"The man was an unrepentant bigot."
So was my granddad.
Sir Patrick Moore was 89 years old. Like my granddad, he was born and raised at a time when wives really did stay at home. (They didn't have much choice: we still had outdoor toilets and mangles back then; many homes either still had gas lighting, or had to plug their very few appliances into electric light fittings as there was no standard for wall sockets at the time.)
It wasn't until the 1950s that society started to move towards greater equality in the workplace. Even today, there are still issues of pay equality.
Furthermore, Sir Patrick Moore served in the RAF during WW2. He lived through six years of relentless wartime anti-German propaganda, found the love of his life killed by enemy bombing raids, saw his brothers in arms killed in action and was also shot down himself. You do not get to demand he switches instantly from anti-German to pro-German overnight on VE day.

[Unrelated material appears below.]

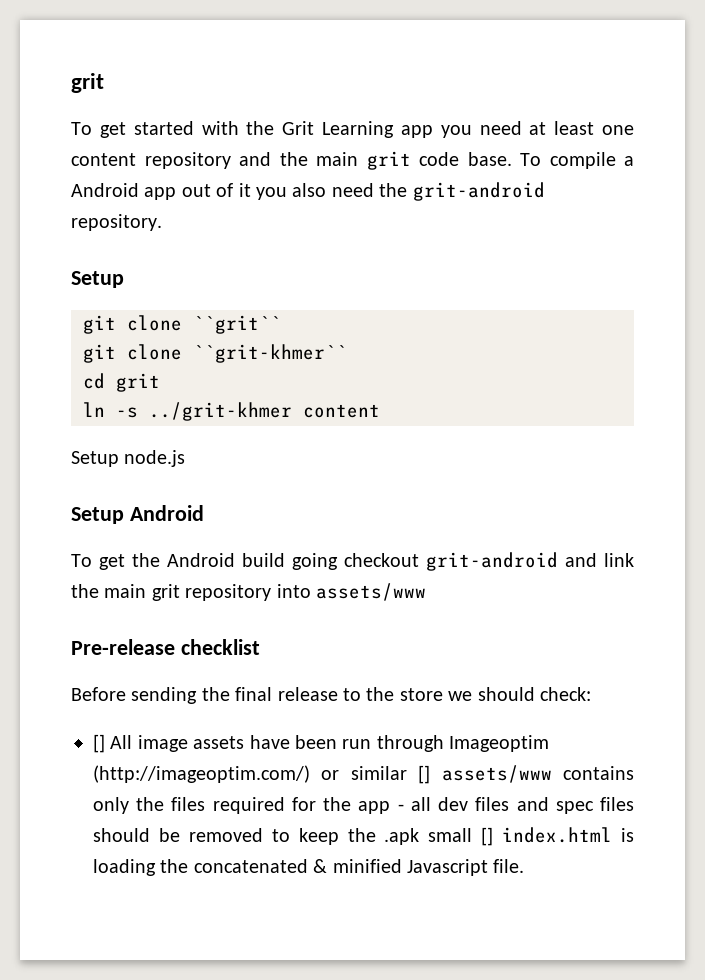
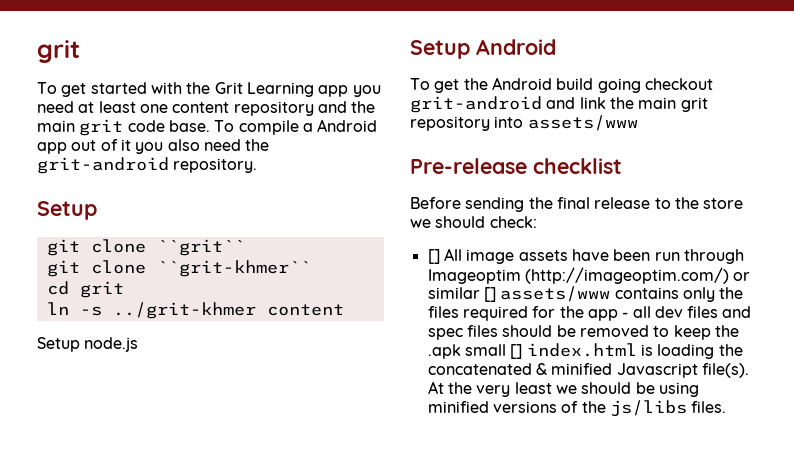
[493,859,525,873] file. -> [701,363,749,378] [427,381,699,397] [427,400,727,417] file(s). At the very least we should be using minified versions of the js/libs files.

Individual mental injuries take an entire lifetime, and may never heal entirely. Socio-cultural traumas on that scale take generations to heal. (Why do you think insulting the French is such a British tradition?)
VE Day marked the end of the fighting, but not the damage it caused. Wars do not end when the bullets stop flying. For many, the nightmares continue for the rest of their lives. We have a convenient label for this now: PTSD. And every war we've been involved in since WW2 has produced its own PTSD-suffering walking wounded. Their damage is inside, invisible to the naked eye. But it is there nonetheless.
You'd think we'd have learned this as a society by now, but no. We still get ignorant posts like yours.